以前、結婚式について書くつもりだったのに(#20)、麻ちゃんとギクシャクしてしまい、こんな気持ちじゃ書けない……と、見送らせていただいたのですが、少しずつ関係も修復してきたので、書かせていただきます。

麻ちゃんと暮らし始めて、数年が経ちました。まだ30代だった私たちは、友だちの結婚式に呼ばれることがありました。友だち好きで、お祭り人間の麻ちゃんのこと。結婚式は楽しいに違いない……と思うのですが、当時の麻ちゃんは、異性愛者の友だちの結婚式に出席するたび、ひどく気落ちしていました。

“異性愛者が普通” という世間との馴染みの悪さなのか、友だちがそういう世間に馴染んでいくことが寂しかったのか……。結婚式のひと月前から、だんだんと落ち込み始める麻ちゃんが不憫で、いつも励まそうとしました。しかし、励ましは一度も成功することなく、逆に怒られるばかりで、それは潔く諦めました。

そんな中で、私は思いついてしまったのです。
「私たちも結婚式をすれば、麻ちゃんは落ち込まなくなるんじゃないか?」

実際、それが正解だったのか、今となってはよく分かりません。この頃の私は、麻ちゃんに夢中で、“いつでも笑っていてほしい!” と強く思っていました。できるだけ幸せでいてほしかったし、麻ちゃんを幸せにしたい、という気持ちでいっぱいだったのです。異性愛のカップルなら、お付き合いして、プロポーズされて、婚約して、親に挨拶して、結婚式を挙げて、入籍して、新婚旅行に行き、一緒に暮らし、子どもが生まれ、という区切りがあります。しかし、出会った時には子どもが3人いて、親は反対していて、 “なんとなく” “ズルズル” 同棲した私たちに、そんな区切りはありません。そして、この “なんとなく” “ズルズル” というところに、頭の固い私は抵抗感を持っていました。

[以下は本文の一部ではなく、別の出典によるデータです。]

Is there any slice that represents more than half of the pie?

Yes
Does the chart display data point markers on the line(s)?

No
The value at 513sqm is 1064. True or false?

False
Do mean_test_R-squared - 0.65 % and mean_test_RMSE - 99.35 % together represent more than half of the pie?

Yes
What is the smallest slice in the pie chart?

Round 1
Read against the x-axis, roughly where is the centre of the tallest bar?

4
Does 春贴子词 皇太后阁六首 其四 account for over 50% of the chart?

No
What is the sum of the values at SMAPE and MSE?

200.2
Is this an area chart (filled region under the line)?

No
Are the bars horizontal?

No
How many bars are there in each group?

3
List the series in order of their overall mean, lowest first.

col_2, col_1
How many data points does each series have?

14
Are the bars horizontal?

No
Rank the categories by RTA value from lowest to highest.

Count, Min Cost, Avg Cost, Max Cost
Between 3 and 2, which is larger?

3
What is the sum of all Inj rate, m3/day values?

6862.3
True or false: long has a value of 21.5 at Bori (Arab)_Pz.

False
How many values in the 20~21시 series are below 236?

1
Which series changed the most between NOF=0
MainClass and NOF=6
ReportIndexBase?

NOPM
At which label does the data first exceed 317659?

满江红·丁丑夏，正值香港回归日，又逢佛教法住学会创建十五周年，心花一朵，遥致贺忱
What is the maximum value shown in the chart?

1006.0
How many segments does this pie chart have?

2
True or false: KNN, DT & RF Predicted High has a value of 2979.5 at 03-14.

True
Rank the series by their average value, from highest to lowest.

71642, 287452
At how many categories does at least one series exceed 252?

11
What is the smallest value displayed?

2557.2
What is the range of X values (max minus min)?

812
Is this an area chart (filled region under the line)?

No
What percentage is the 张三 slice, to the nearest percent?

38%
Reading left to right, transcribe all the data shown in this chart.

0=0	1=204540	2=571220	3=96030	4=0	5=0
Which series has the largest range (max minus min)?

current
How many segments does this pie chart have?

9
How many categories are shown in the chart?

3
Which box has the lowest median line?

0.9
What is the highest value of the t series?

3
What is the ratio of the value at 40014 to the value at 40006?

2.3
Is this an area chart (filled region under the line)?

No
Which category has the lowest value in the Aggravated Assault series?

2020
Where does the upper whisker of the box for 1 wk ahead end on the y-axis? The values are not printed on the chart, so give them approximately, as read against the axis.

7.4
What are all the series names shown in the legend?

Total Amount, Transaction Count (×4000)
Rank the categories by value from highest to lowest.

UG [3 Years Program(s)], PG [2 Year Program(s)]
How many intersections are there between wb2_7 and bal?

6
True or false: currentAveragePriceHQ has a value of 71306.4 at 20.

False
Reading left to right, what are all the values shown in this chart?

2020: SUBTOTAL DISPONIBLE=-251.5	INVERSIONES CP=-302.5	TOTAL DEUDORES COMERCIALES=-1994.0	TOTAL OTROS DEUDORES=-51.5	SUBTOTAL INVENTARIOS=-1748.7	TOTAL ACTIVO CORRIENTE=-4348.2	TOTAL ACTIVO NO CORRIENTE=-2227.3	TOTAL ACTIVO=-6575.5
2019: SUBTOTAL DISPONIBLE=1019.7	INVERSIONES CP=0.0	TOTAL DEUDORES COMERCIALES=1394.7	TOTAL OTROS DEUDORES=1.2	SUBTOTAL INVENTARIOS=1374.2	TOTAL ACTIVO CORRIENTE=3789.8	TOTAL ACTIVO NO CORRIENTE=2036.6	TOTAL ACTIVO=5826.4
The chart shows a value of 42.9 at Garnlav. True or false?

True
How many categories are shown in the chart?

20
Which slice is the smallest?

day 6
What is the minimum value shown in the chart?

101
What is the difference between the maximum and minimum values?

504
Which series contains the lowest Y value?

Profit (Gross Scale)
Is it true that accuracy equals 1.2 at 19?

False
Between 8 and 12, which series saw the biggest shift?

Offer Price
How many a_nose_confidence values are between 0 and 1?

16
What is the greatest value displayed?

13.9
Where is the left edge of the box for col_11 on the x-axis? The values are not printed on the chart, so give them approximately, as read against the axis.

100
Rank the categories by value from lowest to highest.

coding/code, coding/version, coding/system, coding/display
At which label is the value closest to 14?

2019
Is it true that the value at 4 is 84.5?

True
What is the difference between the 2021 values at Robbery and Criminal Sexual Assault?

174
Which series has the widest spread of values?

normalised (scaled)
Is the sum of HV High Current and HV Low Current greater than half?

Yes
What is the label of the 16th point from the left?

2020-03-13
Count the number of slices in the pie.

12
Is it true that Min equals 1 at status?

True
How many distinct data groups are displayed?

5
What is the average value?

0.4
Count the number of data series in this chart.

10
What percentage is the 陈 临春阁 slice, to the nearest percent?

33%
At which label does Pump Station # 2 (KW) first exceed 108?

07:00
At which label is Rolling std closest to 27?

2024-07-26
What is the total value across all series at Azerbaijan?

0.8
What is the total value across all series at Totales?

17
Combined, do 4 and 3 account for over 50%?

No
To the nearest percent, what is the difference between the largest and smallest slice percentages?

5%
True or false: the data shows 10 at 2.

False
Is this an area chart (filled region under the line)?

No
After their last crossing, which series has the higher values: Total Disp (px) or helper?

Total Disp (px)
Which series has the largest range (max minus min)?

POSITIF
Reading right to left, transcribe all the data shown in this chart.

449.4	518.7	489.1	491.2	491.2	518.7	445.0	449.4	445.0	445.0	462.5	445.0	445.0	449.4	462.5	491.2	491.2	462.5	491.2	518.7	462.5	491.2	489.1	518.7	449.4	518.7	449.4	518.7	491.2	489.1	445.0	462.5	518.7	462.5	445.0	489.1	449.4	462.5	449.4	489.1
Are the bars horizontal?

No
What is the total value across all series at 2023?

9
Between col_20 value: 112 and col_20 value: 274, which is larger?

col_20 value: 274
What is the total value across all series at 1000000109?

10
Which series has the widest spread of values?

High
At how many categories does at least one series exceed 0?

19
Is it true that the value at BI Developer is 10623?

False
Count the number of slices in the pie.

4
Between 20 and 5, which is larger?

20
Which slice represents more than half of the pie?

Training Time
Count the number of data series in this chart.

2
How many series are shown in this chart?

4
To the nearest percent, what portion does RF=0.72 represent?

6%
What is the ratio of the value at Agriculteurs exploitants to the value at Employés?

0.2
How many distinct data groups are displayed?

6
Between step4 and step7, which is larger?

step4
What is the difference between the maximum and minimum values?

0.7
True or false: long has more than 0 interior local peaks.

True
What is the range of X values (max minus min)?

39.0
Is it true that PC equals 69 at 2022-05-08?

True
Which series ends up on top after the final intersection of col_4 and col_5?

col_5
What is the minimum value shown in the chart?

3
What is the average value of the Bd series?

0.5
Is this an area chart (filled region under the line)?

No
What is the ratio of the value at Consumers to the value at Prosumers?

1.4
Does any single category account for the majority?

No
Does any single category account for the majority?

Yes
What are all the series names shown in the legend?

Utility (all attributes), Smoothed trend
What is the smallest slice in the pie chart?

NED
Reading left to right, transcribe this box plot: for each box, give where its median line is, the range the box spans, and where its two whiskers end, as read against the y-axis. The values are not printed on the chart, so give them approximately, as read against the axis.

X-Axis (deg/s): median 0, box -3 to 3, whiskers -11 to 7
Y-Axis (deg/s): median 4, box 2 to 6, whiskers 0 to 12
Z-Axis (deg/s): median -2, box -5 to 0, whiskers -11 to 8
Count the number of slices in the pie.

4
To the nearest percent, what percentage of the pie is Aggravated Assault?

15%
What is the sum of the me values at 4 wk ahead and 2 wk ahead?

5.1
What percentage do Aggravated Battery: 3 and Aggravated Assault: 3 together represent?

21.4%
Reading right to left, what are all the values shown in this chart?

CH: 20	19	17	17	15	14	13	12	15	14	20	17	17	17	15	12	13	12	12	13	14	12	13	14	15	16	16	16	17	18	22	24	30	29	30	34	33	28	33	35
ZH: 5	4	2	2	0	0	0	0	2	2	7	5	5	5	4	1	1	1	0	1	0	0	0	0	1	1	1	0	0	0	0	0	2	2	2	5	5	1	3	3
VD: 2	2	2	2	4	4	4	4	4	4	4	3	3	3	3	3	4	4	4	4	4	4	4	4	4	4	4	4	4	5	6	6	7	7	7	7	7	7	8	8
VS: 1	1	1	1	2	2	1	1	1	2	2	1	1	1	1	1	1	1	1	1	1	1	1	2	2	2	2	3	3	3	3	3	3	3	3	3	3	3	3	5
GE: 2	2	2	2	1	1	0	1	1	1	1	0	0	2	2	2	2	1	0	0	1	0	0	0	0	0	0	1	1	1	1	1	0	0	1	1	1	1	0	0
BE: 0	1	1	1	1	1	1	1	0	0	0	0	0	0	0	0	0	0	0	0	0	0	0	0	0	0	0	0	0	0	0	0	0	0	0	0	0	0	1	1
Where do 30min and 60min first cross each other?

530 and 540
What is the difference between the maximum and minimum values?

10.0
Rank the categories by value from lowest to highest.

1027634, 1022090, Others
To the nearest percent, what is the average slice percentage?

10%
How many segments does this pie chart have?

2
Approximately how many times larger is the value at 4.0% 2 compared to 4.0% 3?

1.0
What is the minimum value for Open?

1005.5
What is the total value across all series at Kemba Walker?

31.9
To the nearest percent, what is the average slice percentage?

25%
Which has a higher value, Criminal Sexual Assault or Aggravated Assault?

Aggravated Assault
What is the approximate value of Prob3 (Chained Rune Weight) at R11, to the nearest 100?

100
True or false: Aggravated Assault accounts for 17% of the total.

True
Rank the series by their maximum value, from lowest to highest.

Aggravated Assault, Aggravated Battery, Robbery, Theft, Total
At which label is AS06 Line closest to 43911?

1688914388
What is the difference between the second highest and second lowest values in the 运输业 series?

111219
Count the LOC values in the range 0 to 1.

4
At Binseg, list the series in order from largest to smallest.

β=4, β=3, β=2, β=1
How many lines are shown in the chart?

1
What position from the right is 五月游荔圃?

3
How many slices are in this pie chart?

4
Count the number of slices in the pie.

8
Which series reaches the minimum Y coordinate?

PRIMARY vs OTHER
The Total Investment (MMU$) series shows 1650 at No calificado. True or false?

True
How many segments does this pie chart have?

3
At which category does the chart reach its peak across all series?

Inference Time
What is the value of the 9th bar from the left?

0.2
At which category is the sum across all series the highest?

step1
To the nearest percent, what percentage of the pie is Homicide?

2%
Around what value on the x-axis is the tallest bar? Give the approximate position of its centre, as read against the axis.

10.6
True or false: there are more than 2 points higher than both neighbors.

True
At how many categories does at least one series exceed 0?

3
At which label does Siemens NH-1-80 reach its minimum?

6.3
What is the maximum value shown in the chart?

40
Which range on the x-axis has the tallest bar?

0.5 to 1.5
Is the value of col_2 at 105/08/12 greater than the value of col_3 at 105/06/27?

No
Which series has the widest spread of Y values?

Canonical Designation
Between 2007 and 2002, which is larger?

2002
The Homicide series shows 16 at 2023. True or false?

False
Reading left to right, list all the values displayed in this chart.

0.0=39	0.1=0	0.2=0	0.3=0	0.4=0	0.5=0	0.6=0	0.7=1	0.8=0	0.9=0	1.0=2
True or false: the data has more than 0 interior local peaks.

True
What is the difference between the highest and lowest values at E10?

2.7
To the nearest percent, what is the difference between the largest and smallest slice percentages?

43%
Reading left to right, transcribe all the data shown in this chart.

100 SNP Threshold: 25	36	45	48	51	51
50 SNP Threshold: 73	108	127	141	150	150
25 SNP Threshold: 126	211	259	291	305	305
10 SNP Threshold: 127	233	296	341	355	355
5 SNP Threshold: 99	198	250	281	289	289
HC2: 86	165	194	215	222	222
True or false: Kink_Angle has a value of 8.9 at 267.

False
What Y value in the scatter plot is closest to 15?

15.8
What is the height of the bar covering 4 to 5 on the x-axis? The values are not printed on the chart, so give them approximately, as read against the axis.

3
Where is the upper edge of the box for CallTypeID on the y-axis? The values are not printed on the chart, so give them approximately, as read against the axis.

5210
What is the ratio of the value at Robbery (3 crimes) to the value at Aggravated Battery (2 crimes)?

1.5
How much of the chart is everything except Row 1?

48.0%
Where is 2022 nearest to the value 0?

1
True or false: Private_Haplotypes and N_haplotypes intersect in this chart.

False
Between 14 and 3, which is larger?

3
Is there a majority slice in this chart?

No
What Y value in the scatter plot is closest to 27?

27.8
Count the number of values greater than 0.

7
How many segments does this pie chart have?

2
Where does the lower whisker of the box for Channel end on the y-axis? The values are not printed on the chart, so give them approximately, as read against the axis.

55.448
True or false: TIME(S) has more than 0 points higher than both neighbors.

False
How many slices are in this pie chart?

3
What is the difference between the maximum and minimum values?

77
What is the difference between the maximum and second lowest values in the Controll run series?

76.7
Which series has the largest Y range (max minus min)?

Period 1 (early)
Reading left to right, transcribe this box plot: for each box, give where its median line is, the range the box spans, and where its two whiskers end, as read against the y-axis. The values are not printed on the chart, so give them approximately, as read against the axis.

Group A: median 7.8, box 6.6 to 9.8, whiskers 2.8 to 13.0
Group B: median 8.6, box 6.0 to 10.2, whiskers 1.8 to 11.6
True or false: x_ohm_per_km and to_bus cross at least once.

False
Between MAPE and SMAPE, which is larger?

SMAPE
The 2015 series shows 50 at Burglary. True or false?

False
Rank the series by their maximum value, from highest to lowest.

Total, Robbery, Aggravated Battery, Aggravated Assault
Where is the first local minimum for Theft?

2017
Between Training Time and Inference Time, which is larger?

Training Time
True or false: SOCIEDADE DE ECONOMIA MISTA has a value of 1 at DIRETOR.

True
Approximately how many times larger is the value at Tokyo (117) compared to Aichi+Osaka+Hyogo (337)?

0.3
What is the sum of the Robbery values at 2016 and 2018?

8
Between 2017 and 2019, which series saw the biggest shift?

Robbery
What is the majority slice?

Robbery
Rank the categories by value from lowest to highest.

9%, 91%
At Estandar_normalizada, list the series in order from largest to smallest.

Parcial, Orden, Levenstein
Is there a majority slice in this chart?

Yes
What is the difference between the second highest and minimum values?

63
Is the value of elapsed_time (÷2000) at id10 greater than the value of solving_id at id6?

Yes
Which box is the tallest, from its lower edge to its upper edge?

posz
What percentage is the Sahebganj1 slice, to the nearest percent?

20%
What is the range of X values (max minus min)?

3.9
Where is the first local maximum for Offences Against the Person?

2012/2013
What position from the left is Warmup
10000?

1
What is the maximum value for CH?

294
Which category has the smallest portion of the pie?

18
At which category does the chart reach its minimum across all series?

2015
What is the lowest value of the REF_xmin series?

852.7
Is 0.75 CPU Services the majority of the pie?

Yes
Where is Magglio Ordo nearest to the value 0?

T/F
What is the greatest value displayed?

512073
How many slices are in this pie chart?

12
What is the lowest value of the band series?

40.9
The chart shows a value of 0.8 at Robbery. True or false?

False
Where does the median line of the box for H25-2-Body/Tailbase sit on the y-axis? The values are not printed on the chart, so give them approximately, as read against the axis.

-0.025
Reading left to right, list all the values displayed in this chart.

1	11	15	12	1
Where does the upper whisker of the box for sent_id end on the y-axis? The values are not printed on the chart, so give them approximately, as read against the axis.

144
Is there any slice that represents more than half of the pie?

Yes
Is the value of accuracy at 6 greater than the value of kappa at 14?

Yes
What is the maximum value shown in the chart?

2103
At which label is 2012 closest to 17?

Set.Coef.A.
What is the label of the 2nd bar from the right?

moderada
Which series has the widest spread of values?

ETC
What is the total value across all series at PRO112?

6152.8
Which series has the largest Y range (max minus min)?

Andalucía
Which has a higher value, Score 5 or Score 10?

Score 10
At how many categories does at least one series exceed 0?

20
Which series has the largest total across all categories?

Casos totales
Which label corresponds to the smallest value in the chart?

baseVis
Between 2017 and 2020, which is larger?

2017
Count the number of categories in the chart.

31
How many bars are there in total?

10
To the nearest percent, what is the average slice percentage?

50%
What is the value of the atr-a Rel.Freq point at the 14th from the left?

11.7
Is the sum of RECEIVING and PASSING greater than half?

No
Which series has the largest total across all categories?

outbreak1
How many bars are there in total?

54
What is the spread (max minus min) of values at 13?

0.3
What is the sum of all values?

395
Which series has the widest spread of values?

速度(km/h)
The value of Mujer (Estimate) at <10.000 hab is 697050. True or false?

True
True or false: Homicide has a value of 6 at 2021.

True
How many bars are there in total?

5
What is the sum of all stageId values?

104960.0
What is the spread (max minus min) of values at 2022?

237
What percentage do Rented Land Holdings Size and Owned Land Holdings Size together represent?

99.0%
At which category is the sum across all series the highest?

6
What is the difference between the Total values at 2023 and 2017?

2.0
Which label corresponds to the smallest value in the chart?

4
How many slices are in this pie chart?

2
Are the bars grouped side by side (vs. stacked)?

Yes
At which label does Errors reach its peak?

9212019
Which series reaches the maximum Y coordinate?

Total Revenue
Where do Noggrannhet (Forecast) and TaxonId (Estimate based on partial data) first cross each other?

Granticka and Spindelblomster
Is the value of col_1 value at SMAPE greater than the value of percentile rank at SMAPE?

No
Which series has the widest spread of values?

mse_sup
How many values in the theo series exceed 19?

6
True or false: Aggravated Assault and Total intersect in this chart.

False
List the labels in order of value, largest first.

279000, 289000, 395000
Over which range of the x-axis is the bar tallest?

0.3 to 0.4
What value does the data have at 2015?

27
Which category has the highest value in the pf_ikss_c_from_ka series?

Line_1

「結婚式、すごくいい気がする! 一緒に暮らすようになったのも、私の生活力の無さに、麻ちゃんが同情した末の話だし。そもそも将来を誓い合ったわけじゃない。こんな自分たちには、いいケジメになるし、記念になるのでは?」

今でこそLGBTの人も、結婚式を行うようになり、結婚式場でもLGBTについての勉強会が開かれていると聞きます。でも当時は、同性カップルの結婚式などまだまだ珍しく、私たちも出席したことがありません。それに “結婚式をしたからといって、入籍できるわけではない” ということも、重くのしかかっていました。「ごっこ遊びみたいで、逆にすごく落ち込むんじゃないか?」そんな気持ちもありました。思いついたはいいが麻ちゃんに言えず、しばらく悶々と考える日々が続きました。